§ **Task statement**
If a line includes the word "pentru", it belongs in the count; state the total for the data below and add nothing.

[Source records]

○ ○ ○

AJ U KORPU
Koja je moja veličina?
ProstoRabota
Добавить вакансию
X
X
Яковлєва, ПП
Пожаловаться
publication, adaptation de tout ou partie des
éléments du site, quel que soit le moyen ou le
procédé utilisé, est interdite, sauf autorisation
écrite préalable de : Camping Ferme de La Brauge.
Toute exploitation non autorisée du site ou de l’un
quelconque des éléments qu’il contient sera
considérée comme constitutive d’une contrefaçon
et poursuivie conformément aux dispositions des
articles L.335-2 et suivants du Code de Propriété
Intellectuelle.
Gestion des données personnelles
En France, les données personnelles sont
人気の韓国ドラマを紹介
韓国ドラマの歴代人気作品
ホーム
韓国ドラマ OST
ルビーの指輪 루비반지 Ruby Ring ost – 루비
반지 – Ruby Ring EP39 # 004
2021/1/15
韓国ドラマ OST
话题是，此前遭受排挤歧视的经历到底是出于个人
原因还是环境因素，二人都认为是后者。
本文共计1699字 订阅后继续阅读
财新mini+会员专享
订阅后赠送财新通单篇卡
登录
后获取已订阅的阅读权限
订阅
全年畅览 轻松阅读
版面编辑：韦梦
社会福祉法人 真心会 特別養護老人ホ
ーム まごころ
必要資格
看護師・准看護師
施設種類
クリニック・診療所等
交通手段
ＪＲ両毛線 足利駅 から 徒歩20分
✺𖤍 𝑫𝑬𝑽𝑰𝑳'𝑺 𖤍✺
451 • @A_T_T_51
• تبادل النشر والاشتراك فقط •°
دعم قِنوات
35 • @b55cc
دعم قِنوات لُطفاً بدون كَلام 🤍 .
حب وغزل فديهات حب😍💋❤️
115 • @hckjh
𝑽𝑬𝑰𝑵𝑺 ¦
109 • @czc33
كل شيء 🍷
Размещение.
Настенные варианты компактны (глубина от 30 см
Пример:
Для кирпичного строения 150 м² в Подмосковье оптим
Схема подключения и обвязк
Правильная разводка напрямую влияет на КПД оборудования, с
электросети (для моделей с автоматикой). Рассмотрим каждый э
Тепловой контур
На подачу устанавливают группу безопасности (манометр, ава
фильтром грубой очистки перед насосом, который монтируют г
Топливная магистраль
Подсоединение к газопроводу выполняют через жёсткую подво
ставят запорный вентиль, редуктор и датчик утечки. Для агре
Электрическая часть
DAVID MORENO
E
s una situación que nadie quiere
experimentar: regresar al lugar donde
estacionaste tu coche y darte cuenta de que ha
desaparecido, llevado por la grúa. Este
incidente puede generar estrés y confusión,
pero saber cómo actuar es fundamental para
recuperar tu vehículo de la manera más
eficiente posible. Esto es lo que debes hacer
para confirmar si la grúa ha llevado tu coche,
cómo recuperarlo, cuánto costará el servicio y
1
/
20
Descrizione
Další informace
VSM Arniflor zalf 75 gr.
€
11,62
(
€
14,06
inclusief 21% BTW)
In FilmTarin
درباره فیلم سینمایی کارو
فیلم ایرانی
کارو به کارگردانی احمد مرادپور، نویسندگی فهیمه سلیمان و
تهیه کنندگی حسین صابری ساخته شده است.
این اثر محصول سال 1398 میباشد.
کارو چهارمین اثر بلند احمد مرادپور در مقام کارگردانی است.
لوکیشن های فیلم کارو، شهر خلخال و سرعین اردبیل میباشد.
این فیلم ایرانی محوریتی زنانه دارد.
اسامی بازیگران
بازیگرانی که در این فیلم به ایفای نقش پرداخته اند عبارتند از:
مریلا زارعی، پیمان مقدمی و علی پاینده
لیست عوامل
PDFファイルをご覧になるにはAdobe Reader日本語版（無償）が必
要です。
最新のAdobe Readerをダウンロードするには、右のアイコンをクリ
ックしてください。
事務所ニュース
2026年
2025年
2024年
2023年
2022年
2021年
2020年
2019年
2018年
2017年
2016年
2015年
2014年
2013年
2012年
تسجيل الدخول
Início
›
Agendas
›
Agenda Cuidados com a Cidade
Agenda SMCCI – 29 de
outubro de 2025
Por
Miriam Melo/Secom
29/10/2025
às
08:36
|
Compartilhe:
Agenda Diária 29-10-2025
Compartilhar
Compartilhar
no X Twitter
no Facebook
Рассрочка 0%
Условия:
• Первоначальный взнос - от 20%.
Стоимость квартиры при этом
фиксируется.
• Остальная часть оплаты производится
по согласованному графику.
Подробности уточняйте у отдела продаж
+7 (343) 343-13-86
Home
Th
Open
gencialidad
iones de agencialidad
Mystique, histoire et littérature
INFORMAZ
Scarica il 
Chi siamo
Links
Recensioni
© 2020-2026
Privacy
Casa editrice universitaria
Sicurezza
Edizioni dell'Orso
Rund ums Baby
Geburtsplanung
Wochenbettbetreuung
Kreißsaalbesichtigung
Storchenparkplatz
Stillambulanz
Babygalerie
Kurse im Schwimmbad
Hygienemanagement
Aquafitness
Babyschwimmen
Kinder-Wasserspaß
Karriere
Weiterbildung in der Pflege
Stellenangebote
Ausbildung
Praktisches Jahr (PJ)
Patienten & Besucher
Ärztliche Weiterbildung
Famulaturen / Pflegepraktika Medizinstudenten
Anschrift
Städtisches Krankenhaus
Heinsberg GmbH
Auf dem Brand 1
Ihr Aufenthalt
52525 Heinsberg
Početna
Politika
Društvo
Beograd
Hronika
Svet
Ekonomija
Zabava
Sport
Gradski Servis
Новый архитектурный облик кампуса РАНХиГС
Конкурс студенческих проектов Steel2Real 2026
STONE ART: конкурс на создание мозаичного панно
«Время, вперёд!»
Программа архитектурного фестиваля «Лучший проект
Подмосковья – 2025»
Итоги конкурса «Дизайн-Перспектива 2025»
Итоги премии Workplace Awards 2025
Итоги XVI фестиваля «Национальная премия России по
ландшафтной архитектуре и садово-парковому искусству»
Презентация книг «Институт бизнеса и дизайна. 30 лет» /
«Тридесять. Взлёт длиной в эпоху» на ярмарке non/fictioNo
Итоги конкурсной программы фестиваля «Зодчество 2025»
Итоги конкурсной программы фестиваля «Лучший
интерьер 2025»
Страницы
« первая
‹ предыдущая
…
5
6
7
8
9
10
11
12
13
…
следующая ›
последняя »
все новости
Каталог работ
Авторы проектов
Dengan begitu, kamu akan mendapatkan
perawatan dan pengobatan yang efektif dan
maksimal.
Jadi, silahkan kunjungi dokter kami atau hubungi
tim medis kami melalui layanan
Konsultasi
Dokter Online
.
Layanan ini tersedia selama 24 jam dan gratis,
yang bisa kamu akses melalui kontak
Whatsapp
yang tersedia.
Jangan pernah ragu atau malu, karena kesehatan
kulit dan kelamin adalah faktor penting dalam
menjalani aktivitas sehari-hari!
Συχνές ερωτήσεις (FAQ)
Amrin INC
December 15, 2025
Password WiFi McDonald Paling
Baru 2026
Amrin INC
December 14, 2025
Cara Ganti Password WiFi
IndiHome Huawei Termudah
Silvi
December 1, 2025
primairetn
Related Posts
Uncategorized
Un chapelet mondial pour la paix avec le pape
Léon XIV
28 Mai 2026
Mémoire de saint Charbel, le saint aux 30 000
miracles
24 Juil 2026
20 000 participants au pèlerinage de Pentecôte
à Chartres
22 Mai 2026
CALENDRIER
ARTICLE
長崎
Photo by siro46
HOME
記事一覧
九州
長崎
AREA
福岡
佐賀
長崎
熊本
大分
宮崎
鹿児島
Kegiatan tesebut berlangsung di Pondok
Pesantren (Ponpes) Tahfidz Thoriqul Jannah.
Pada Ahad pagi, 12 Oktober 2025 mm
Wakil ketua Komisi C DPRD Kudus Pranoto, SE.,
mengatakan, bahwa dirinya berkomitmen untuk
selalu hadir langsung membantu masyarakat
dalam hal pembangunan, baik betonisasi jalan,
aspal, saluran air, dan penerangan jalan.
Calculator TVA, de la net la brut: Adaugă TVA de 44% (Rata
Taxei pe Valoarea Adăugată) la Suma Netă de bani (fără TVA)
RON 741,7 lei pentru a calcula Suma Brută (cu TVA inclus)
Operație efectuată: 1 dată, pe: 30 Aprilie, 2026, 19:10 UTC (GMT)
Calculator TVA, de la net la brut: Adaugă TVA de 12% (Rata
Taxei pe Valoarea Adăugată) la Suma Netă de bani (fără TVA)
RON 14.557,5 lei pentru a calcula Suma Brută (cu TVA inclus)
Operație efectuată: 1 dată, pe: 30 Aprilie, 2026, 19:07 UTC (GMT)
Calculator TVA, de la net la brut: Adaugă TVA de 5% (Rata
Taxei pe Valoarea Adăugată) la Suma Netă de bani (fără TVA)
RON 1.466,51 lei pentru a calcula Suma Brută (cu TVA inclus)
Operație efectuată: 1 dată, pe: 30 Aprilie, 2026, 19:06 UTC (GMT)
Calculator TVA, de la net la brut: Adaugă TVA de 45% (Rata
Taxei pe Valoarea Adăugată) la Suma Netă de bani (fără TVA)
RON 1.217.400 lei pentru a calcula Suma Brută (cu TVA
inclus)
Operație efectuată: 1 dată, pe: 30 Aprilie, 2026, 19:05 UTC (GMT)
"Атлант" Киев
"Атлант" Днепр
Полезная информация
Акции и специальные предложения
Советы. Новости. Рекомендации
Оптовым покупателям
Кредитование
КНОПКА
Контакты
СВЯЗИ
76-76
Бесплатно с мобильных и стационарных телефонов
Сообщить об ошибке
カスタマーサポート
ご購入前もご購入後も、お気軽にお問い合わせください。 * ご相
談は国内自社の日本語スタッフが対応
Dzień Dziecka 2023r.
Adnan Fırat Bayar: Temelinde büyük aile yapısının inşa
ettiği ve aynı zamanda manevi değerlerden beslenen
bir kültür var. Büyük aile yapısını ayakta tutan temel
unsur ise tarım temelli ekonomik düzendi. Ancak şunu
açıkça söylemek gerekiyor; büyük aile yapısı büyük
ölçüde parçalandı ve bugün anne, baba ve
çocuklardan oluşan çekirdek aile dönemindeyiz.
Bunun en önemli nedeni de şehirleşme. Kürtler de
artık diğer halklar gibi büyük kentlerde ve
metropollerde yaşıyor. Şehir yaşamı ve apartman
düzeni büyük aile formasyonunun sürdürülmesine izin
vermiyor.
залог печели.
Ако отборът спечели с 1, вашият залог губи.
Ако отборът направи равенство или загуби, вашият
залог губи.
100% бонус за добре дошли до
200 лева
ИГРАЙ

○ ○ ○

§ **Answer section**
4